Because the `TopicNameMatch` predicate evaluates to _true_ only for messages from the outbox table (`outbox.event.*`), the transformation is not applied to messages that originate from other tables in the database.
[source]
----
transforms=outbox
transforms.outbox.predicate=IsOutboxTable
transforms.outbox.type=io.debezium.transforms.outbox.EventRouter
predicates=IsOutboxTable
predicates.IsOutboxTable.type=org.apache.kafka.connect.transforms.predicates.TopicNameMatches
predicates.IsOutboxTable.pattern=outbox.event.*
----
// Type: procedure
[id="ignoring-tombstone-events"]
== Ignoring tombstone events
You can control whether {prodname} emits tombstone events, and how long Kafka retains them.
Depending on your data pipeline, you might want to set the `tombstones.on.delete` property for a connector so that {prodname} does not emit tombstone events.
Whether you enable {prodname} to emit tombstones depends on how topics are consumed in your environment and by the characteristics of the sink consumer.
Some sink connectors rely on tombstone events to remove records from downstream data stores.
In cases where sink connectors rely on tombstone records to indicate when to delete records in downstream data stores, configure {prodname} to emit them.
When you configure {prodname} to generate tombstones, further configuration is required to ensure that sink connectors receive the tombstone events.
The retention policy for a topic must be set so that the connector has time to read event messages before Kafka removes them during log compaction.
The length of time that a topic retains tombstones before compaction is controlled by the link:{link-kafka-docs}#topicconfigs_delete.retention.ms[`delete.retention.ms`] property for the topic.

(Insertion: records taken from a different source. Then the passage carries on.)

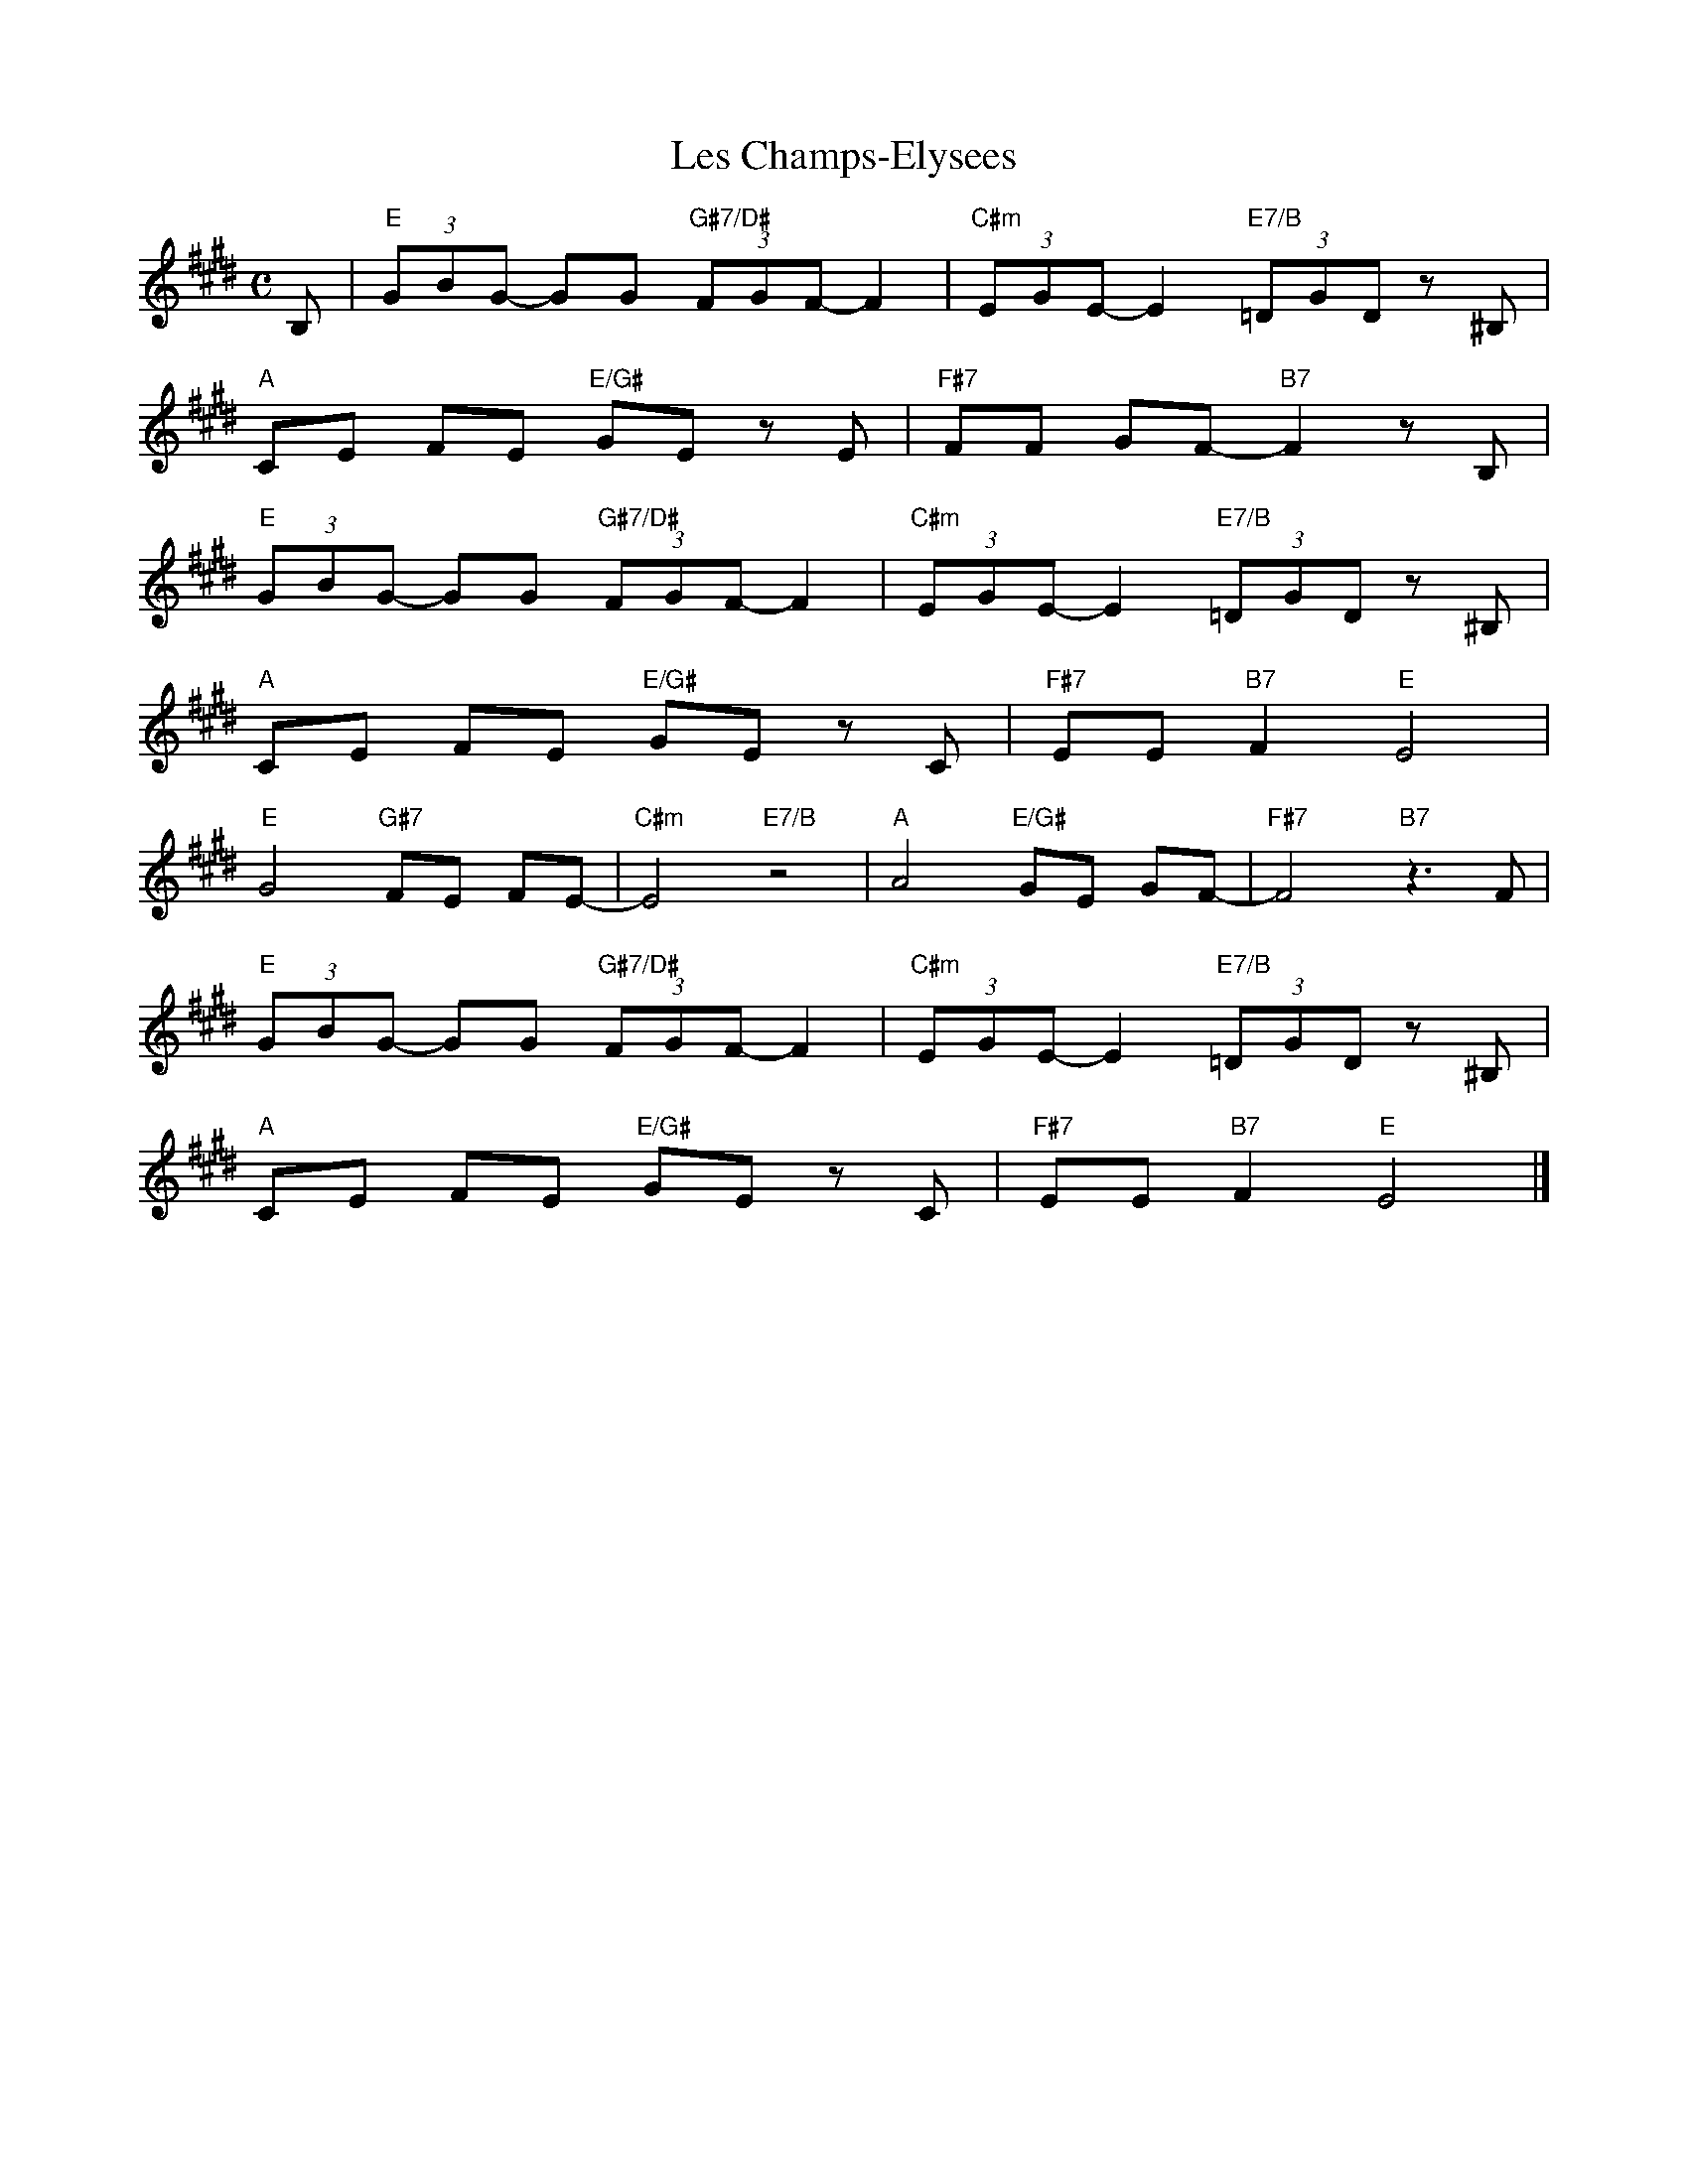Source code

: X: 1
T: Les Champs-Elysees
M: C
L: 1/8
K: E
B,|"E"(3GBG- GG "G#7/D#"(3FGF-F2|"C#m"(3EGE-E2"E7/B"(3=DGD z^B,|
"A"CE FE "E/G#"GE zE|"F#7"FF GF-"B7"F2zB,|
"E"(3GBG- GG "G#7/D#"(3FGF-F2|"C#m"(3EGE-E2"E7/B"(3=DGD z^B,|
"A"CE FE "E/G#"GE zC|"F#7"EE "B7"F2 "E"E4|
"E"G4"G#7"FE FE-|"C#m"E4"E7/B"z4|"A"A4"E/G#"GE GF-|"F#7"F4"B7"z3F|
"E"(3GBG- GG "G#7/D#"(3FGF-F2|"C#m"(3EGE-E2"E7/B"(3=DGD z^B,|
"A"CE FE "E/G#"GE zC|"F#7"EE "B7"F2 "E"E4|]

By default, the `tombstones.on.delete` property for a connector is set to `true` so that the connector generates a tombstone after each delete event.
If you set the property to `false` to prevent {prodname} from saving tombstone records to Kafka topics, the absence of tombstone records might lead to unintended consequences.
Kafka relies on tombstone during log compaction to remove records that are related to a deleted key.
If you need to support sink connectors or downstream Kafka consumers that cannot process records with null values, rather than preventing {prodname} from emitting tombstones,
consider configuring an SMT for the connector with a predicate that uses the xref:record-is-tombstone[`RecordIsTombstone`] predicate type to remove tombstone messages before consumers read them.
.Procedure
* To prevent {prodname} from emitting tombstone events for deleted database records, set the connector option `tombstones.on.delete` to `false`.
+
For example:
+
[source]
----
“tombstones.on.delete”: “false”
----